The Built-In Bias of the Electoral College

The electoral system violates that spirit of fairness that leads to a “one person one vote" system

A map of the US showing the number of Electoral College votes per state, as well as the projected recipient of said votes.

A map of the US showing the number of Electoral College votes per state, as well as the projected recipient of votes. Map courtesy of 270 To Win

Donald Trump made headlines recently by criticizing the process of electing a president. But not even he has made an issue of the built-in bias associated with the Electoral College, where residents of some states have more of a vote than citizens of other states.

To demonstrate this, I had my students tally up the Electoral College votes for each state, after showing them how the votes are calculated (one for each member of the House of Representatives and each Senator). Then I had them gather data from the U.S. Census Bureau. And they were stunned by the results.

In my former home state of Texas, residents of the Lone Star State get one Electoral College vote for every 722,871 residents. There are 711,723 Californians for every Electoral College vote the state casts each presidential election. Behind these two, Florida weighs in with 1 vote in the Electoral College for every 699,009 Floridians in the state. New York claims one Electoral College vote for every 699,520 people who dwell within the state, a similar number to what is reported by North Carolina.

Meanwhile, other states have their citizens wield a lot more influence on Election Day. For example, there’s only one Electoral College vote per 195,369 residents of Wyoming. For the land of Bernie Sanders, there’s one Electoral College vote per 208,680 Vermonters.

Washington DC residents are lionized by the press for not getting a vote. But that’s not the case, as the district gets three Electoral College voters, which is one per 224,076 residents, a much more favorable ratio than Florida’s.
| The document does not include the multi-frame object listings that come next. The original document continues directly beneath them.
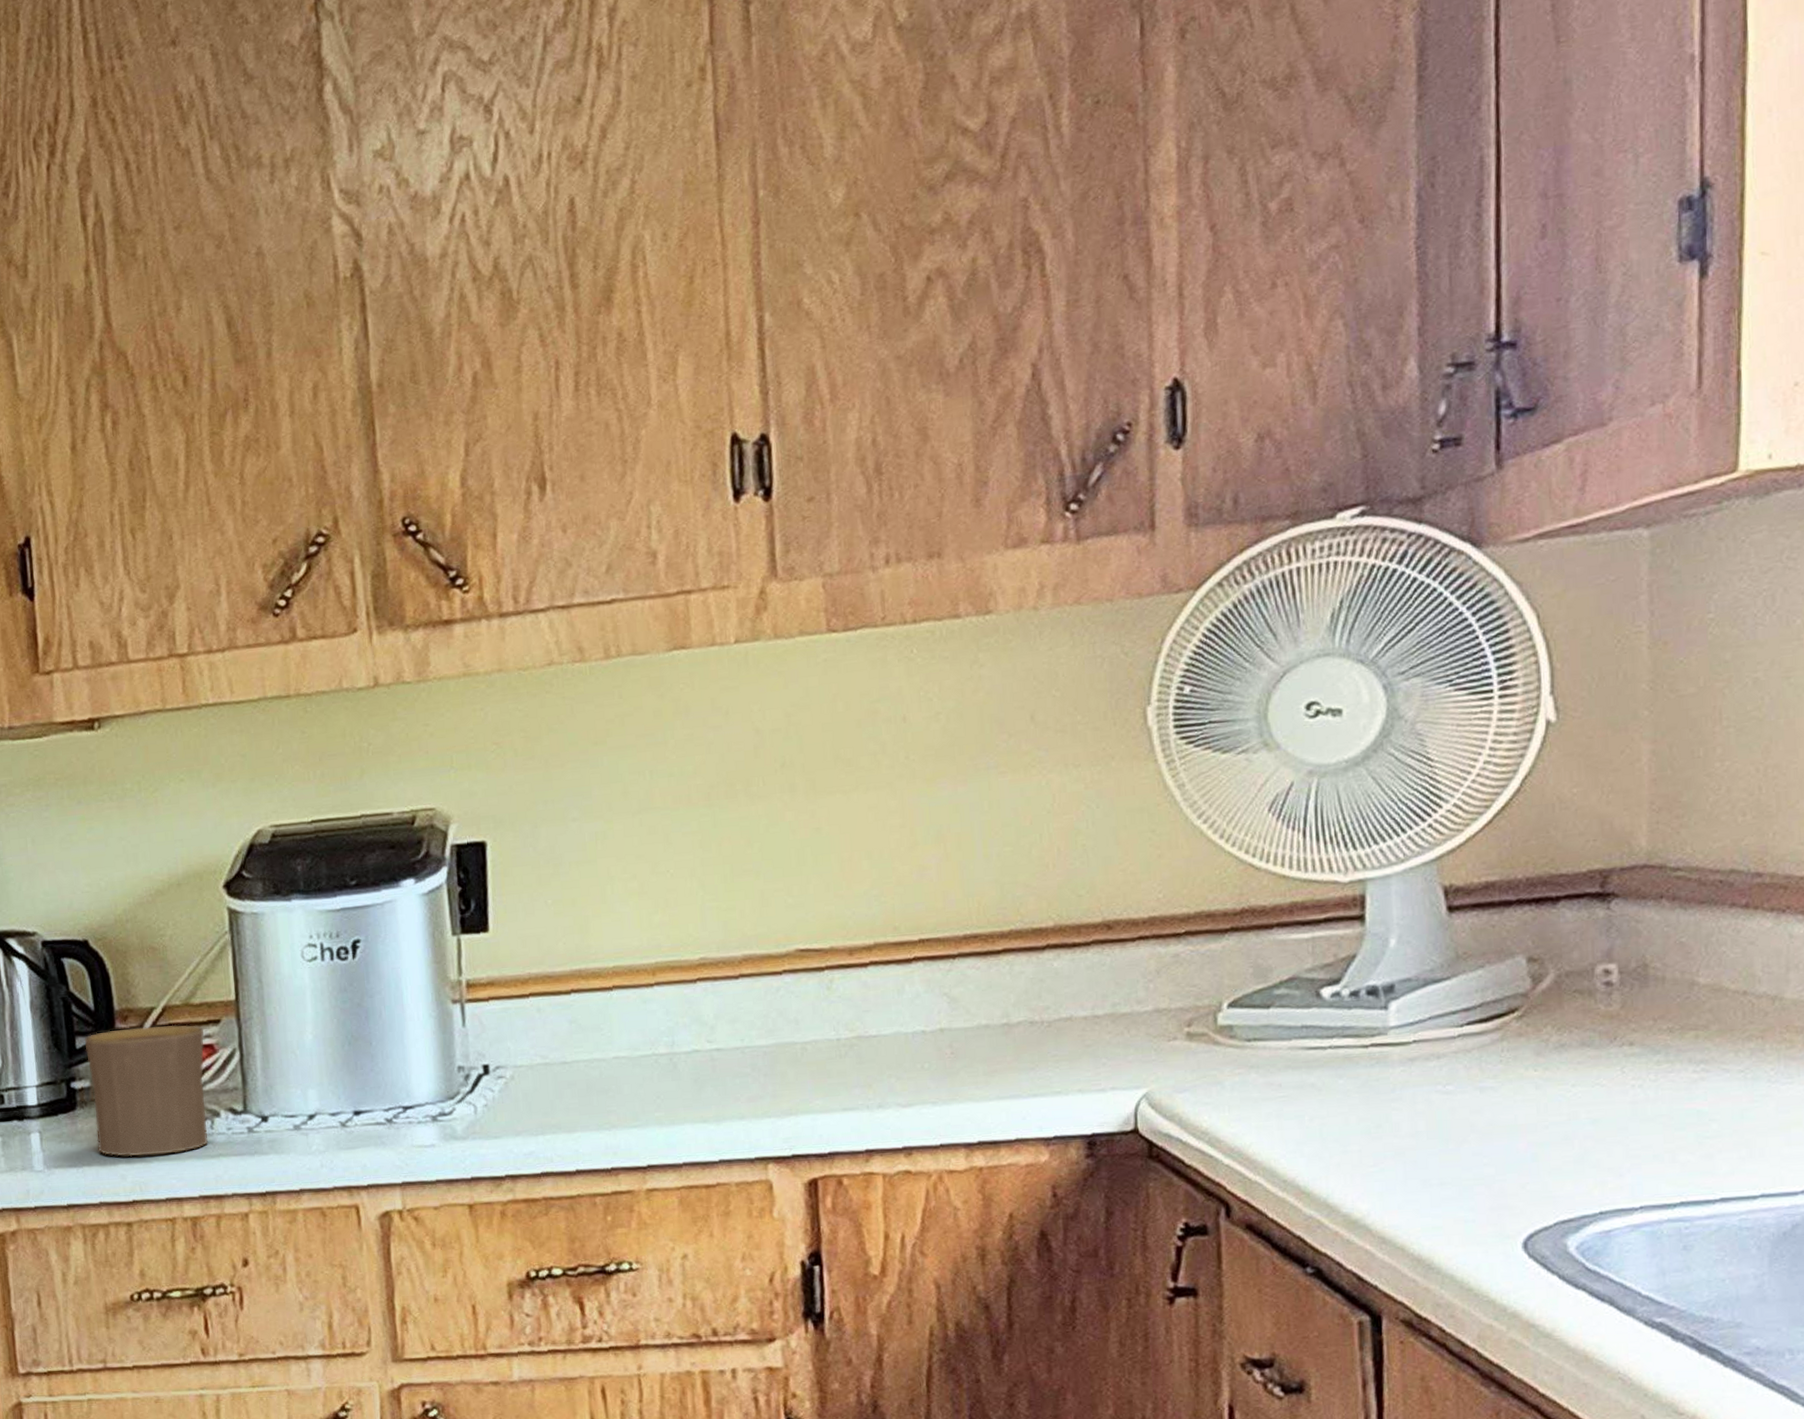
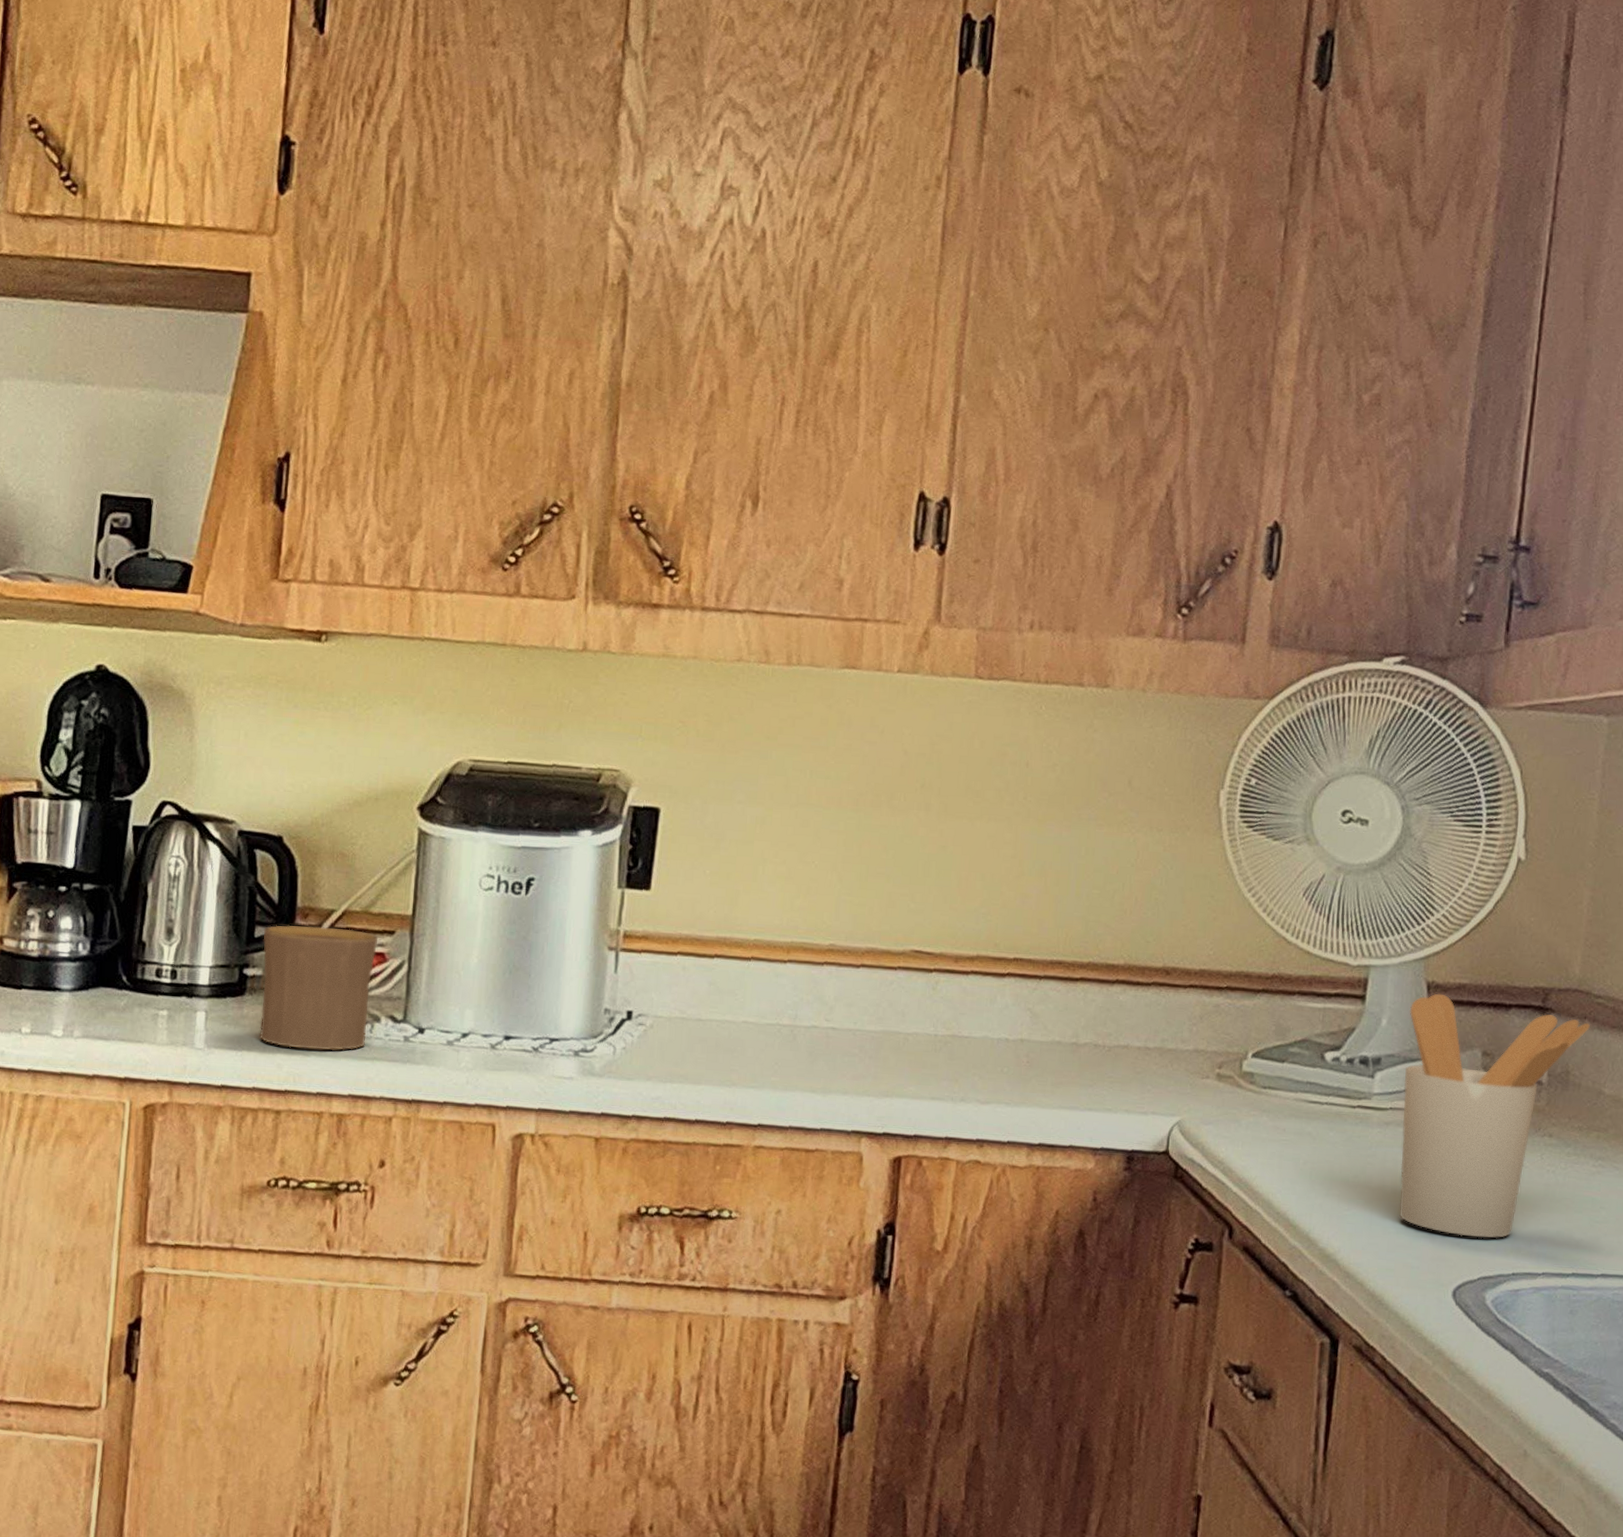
utensil holder: none [1424,897,1669,1178] -> present [1399,993,1590,1239]

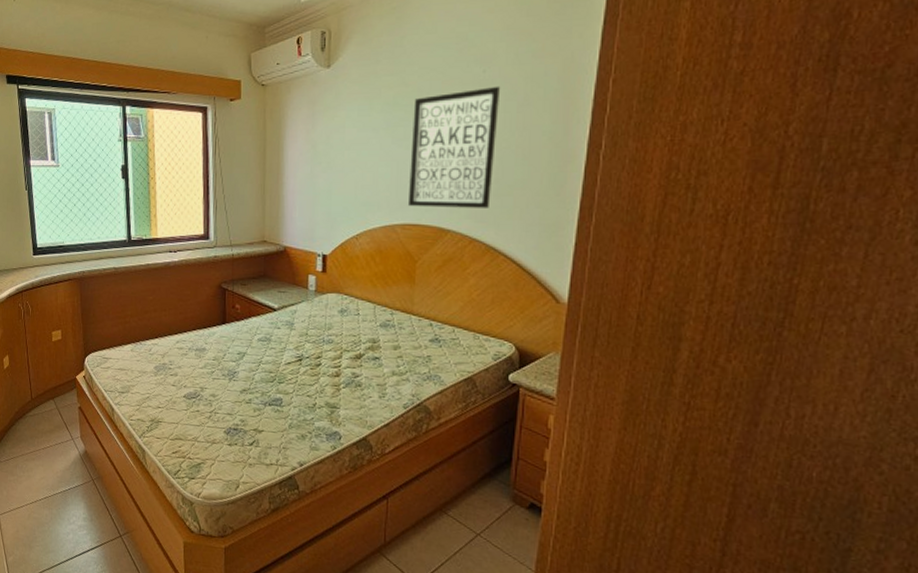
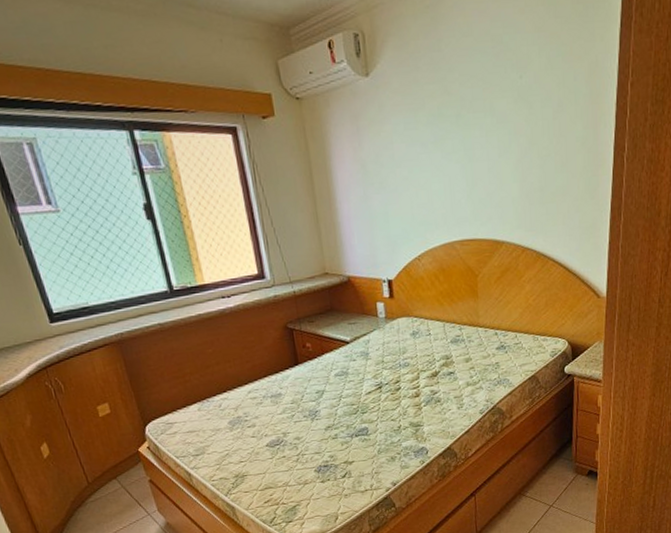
wall art: present [407,86,501,208] -> none [458,92,537,222]

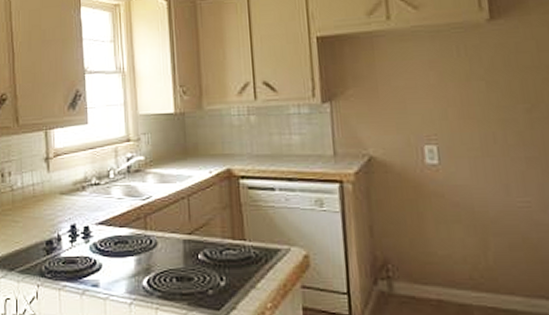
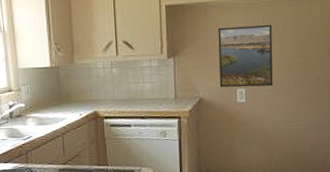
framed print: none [390,57,481,144] -> present [218,24,273,88]

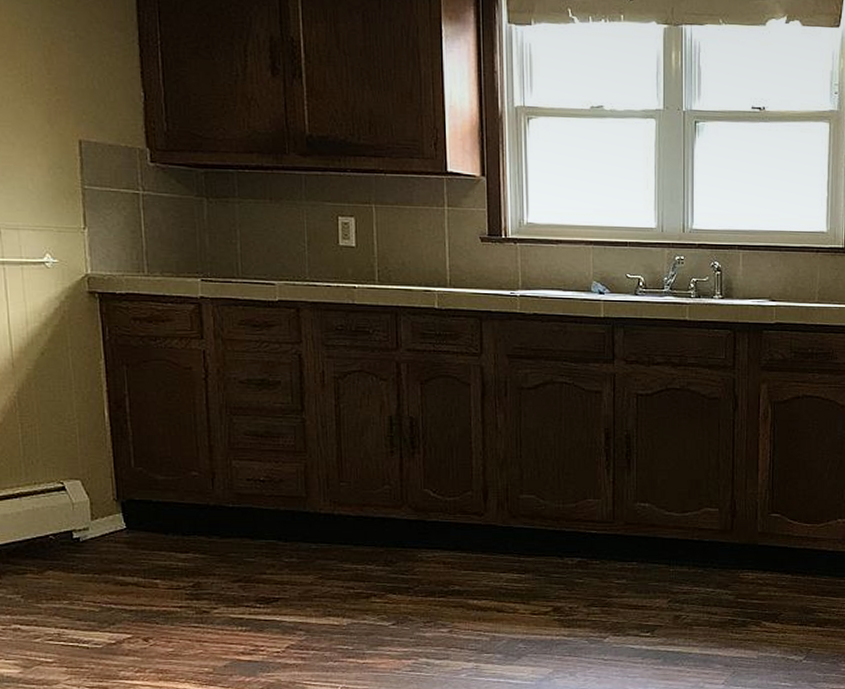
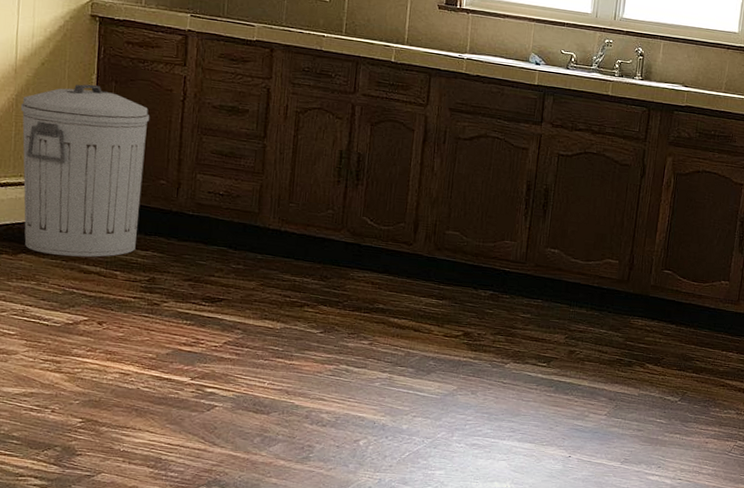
trash can: none [23,371,174,568] -> present [20,84,150,257]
There’s also Alaska (1 Electoral College votes per 246,144 people) and North Dakota (252,309 residents for each Electoral College vote the state gets) who are getting a good deal on this electoral flaw.

Chart showing what one Electoral College vote equates to in each state

Chart showing what one Electoral College vote equates to in each state Courtesy of John A. Tures

You are probably thinking “What gives?” Shouldn’t it be one person-one vote? That’s the case in the popular vote, but not the Electoral College. By now you’ve figured out that the bias is geared toward small states, more than anything. Yet small states need the biggest break, you suppose. Besides, it’s not like it is enough to tip the election, right?

  • First of all, it is a problem. Despite having some of the most Electoral College votes, California, Texas and New York don’t get many campaign visits or issue ads, though the Big Apple will play host to both of the top candidates on Election Night.
  • Second, there are a fair number of states with close vote totals, and not all of them are big ones like Ohio, Pennsylvania and Florida. Nevada is neck-and-neck, as is New Hampshire and New Mexico.
  • Third, this election could be as tight as the Bush-Gore 2000 election, where nearly every state could serve as the margin of victory, with no room for error.

But the system also does violate that spirit of fairness that leads to a “one person one vote system,” especially if a Delaware citizen’s vote is worth twice that of a Georgian’s. Perhaps it is time to do away with the Electoral College. Already, presidential candidates camp out in a handful of states, ignoring the majority of states, which are seen as “uncompetitive.” That’s why both parties crisscross North Carolina, but rare touch South Carolina, even though everyone’s vote should matter as much,

Earlier this year, in April, the Supreme Court upheld the “one person one vote” in the case of Evenwel v. Abbott, where residents were upset that their votes were worth less than residents of other districts. Now it’s time for a similar Supreme Court challenge, on the nation’s voting laws. These cases, such the one where a state’s ballot is worth three times that of another state’s voter, are too great a factor to ignore for a country cynical enough already about how votes are to be counted.